Beyond declarative data cleaning
VCLA and WPI will host a talk by Paolo Papotti on July 2, 2015.
|DATE:||Thursday, July 2, 2015|
|VENUE:||Seminar room Zemanek, Favoritenstraße 9-11, 1040 Vienna|
In the "big data" era, data preparation is a popular activity both in academia and in industry. Unfortunately, it requires a great amount of manual work to obtain data that is polished enough to be useful in final applications, such as querying and mining. The problem is even harder in practice, as data is often dirty in nature because of errors, such as typos and duplicates, that can lead to poor results in the analytic tasks. To achieve the level of automation and scalability required by the large volume, several successful cleaning systems have been proposed.

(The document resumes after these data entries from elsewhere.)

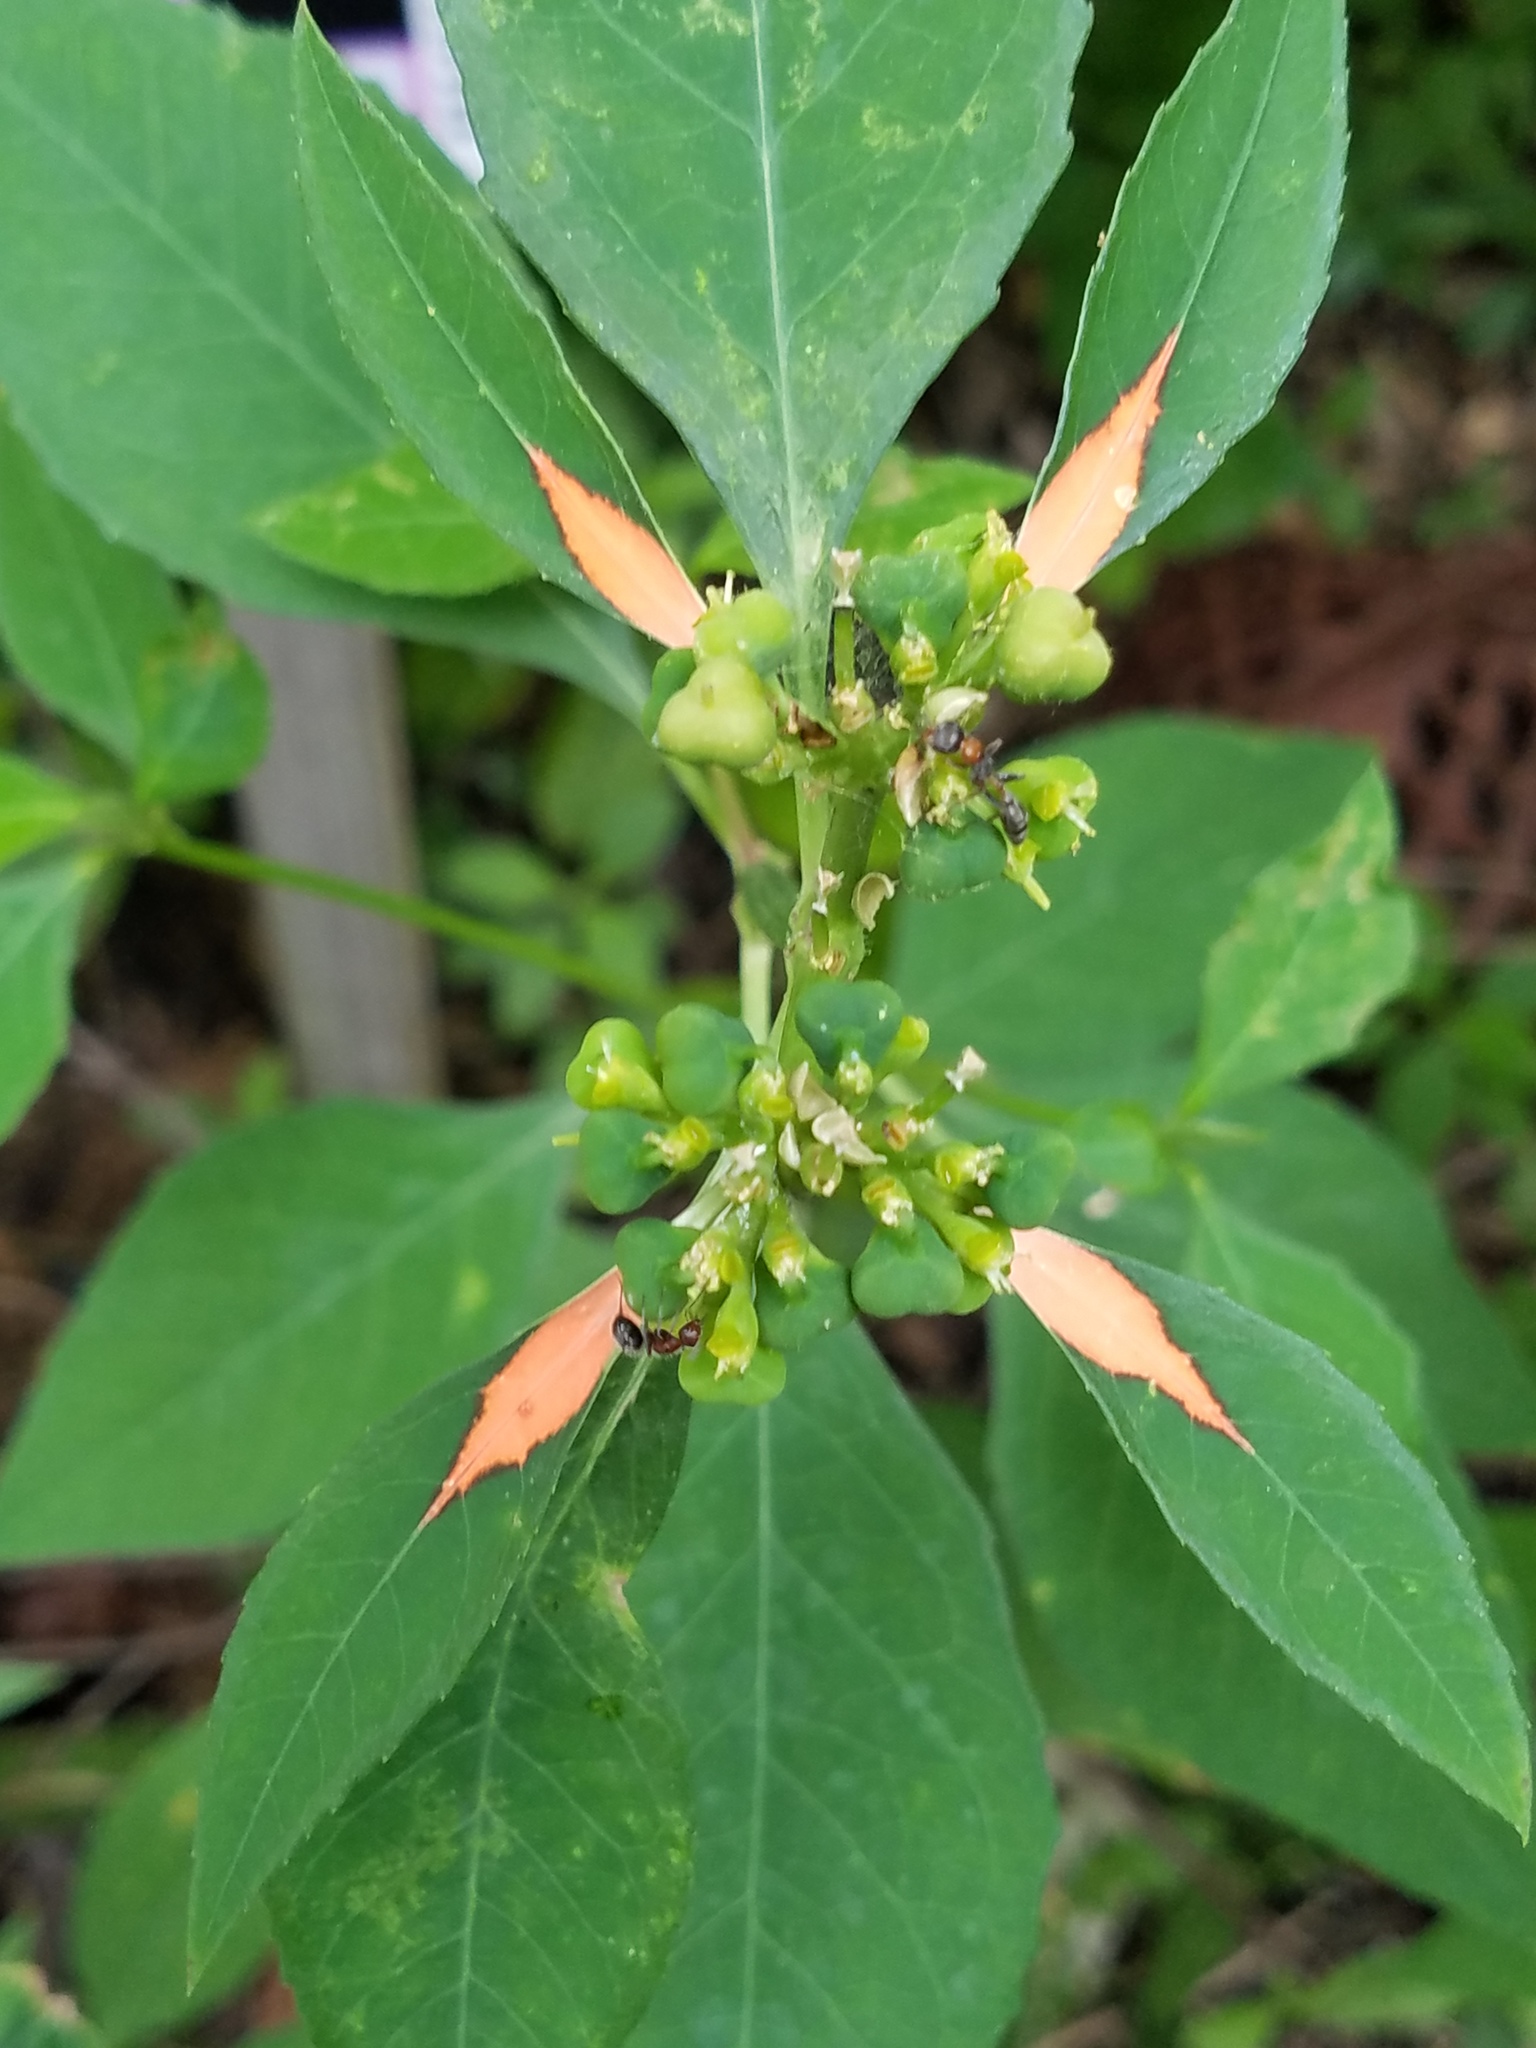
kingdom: Plantae
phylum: Tracheophyta
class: Magnoliopsida
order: Malpighiales
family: Euphorbiaceae
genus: Euphorbia
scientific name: Euphorbia heterophylla
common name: Mexican fireplant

They rely on a declarative approach, where the users provide high-level specifications of the tasks, such as rules, and the systems compute optimal solutions without requiring human intervention on the generated code. However, despite the positive results, there is still a gap between these proposals and the leading commercial systems. The latter are harder to maintain, to debug, and to test, but provide the level of personalization and detail that are needed to solve real-world problems. In this tutorial, I will describe some of the recent approaches to data cleaning that deliver pragmatic solutions without being ad-hoc. These practical challenges include the ability to combine declarative and procedural cleaning tasks, and support for human involvement in the process with exploration tools and crowdsourcing. I will then sketch some promising future directions and a range of open problems for the community.